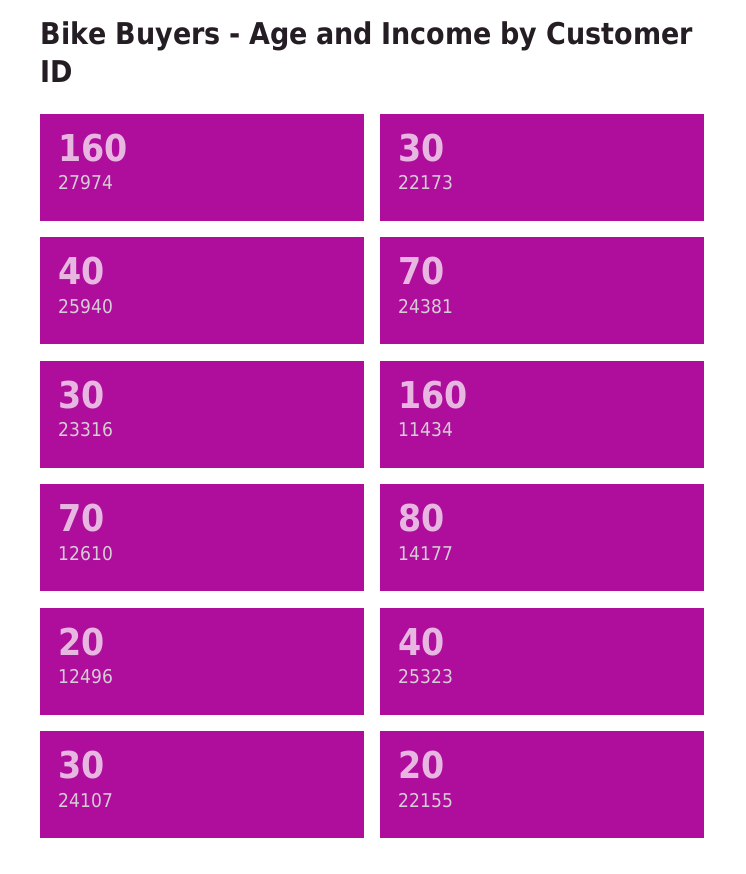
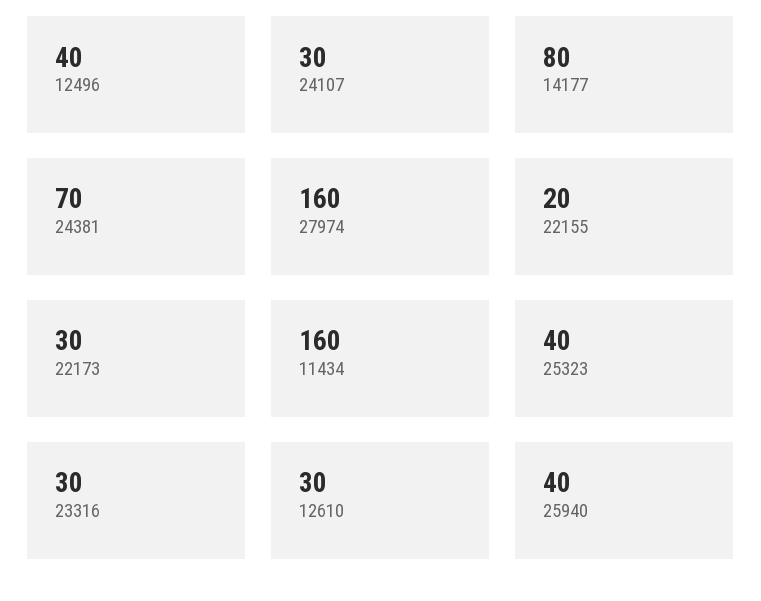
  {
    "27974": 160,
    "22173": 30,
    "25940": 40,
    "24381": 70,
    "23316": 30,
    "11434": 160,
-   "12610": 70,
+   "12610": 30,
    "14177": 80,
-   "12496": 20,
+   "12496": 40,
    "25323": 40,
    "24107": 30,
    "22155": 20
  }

########

## WRITTEN TASK
Please output all of the entries above exactly, but without any picture.

## EXERCISE RESPONSE
  {
    "27974": 160,
    "22173": 30,
    "25940": 40,
    "24381": 70,
    "23316": 30,
    "11434": 160,
-   "12610": 70,
+   "12610": 30,
    "14177": 80,
-   "12496": 20,
+   "12496": 40,
    "25323": 40,
    "24107": 30,
    "22155": 20
  }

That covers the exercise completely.